The release unit is not a clever answer. It is a model snapshot:

model_id
base_model_id
training_data_manifest
reward_manifest
eval_manifest
policy_manifest
artifact_hash
access_policy
deprecation_plan

Without that lineage, model-level self-improvement is not a controlled system. It is just drift with a training budget.

The Layer Boundary

Post-training is not “better prompt optimization.”

It is the point where improvement pressure enters the policy itself.

External loops teach the system by changing what it sees, remembers, runs, and checks.

Post-training teaches the model by changing what it is.

Both can hill climb. Both can Goodhart. Both need traces and gates.

The difference is reversibility.

When the mutable surface is external state, the system remains legible. When the mutable surface is model behavior, the system can become more capable, but the operator owes a stronger data boundary, stronger heldout discipline, stronger artifact lineage, and a clearer answer to one question:

Why does this behavior belong in weights instead of in the harness?

That is the post-training question.

Source Trail

Source freshness checked on 2026-06-06.

FAQ

When should an agent team consider post-training?

Consider post-training when the desired behavior belongs in the model policy itself and cannot be handled cleanly by prompts, skills, memory, tools, or runtime topology. If the behavior can stay external, it is usually easier to inspect, roll back, and govern.

What changes when model weights are mutable?

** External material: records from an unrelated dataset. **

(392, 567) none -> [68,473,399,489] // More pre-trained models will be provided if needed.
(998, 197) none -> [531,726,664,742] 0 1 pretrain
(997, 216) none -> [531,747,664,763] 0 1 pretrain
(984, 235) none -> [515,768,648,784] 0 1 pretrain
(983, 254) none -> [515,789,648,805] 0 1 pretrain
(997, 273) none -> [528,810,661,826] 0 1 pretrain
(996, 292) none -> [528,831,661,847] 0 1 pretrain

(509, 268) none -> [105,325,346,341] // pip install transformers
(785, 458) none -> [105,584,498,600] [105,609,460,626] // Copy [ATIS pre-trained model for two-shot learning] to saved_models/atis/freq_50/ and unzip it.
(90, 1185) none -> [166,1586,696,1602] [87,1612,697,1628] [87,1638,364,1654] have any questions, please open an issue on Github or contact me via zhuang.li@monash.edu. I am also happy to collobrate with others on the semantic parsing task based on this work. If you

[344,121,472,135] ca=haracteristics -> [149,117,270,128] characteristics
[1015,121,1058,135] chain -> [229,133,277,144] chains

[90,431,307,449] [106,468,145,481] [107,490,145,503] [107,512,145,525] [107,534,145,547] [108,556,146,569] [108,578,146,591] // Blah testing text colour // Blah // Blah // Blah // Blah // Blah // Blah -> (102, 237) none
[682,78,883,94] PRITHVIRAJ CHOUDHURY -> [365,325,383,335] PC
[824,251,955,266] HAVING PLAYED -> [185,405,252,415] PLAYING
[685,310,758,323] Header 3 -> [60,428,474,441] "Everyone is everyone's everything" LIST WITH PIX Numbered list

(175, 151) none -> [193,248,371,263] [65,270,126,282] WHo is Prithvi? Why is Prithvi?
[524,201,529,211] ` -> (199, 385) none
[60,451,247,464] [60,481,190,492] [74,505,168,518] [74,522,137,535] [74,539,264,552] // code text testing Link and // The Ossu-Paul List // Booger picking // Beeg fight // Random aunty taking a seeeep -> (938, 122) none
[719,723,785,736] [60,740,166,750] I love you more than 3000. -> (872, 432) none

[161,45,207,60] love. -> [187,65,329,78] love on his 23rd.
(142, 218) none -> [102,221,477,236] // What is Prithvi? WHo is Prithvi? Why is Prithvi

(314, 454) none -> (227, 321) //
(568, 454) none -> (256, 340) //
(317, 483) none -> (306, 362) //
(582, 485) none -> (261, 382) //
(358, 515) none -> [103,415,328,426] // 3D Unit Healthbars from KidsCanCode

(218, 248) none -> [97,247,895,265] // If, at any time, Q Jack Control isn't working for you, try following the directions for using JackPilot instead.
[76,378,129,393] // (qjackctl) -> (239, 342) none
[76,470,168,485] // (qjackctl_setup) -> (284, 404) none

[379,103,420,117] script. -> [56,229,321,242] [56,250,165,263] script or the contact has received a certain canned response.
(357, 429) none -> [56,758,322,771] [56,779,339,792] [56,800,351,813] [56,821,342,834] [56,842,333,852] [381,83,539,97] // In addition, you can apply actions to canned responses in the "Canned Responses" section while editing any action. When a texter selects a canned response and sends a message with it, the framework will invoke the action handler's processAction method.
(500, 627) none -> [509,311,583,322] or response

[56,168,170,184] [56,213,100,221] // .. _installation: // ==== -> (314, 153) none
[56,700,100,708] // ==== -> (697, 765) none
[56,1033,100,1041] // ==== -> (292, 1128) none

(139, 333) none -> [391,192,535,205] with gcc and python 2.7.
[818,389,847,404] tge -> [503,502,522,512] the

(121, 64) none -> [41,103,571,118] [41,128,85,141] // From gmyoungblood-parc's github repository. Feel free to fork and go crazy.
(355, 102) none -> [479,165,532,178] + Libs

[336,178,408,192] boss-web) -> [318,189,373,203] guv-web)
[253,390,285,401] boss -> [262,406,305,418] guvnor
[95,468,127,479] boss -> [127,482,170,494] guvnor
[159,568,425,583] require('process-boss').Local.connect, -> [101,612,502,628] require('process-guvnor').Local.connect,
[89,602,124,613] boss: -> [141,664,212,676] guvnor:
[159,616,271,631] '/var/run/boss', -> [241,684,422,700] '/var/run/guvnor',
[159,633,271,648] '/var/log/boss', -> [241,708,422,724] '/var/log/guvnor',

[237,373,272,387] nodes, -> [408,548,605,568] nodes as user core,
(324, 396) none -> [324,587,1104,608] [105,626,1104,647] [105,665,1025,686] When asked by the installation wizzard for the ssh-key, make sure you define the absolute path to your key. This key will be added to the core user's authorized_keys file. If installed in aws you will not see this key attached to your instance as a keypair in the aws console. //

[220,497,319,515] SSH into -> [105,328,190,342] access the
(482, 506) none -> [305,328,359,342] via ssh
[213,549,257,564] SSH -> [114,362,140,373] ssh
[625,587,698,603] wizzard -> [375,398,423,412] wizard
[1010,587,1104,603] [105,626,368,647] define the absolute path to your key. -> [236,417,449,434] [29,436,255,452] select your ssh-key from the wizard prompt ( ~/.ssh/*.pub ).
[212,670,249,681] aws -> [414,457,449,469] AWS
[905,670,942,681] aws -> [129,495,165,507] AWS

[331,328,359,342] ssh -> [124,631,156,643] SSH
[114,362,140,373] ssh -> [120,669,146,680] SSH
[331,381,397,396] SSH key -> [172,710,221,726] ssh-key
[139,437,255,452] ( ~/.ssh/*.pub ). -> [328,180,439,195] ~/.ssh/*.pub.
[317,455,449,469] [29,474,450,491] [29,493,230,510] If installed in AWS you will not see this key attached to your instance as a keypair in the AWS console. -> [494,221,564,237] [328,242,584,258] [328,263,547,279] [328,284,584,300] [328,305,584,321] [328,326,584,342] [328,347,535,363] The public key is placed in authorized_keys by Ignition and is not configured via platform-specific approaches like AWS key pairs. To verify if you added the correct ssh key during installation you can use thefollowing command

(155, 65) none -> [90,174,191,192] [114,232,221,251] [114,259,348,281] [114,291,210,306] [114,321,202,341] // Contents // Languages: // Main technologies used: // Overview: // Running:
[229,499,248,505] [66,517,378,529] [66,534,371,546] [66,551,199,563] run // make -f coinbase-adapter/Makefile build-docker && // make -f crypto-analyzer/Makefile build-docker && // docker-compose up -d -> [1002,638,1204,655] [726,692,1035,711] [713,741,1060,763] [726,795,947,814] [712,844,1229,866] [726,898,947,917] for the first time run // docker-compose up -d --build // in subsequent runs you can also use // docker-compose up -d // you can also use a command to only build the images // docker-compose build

The release unit becomes a model or adapter artifact, not a prompt or harness diff. That requires stronger data lineage, held-out evals, privacy controls, rollback planning, and governance. Self-Improvement Needs A Safety Case covers that control plane.

How does post-training relate to evaluation gates?

The gate gets stricter. A model-level candidate needs all the usual held-out and cost checks plus dataset provenance, reward-model scrutiny, contamination checks, and deployment rollback. See The Gate Is The Optimizer for the promotion discipline.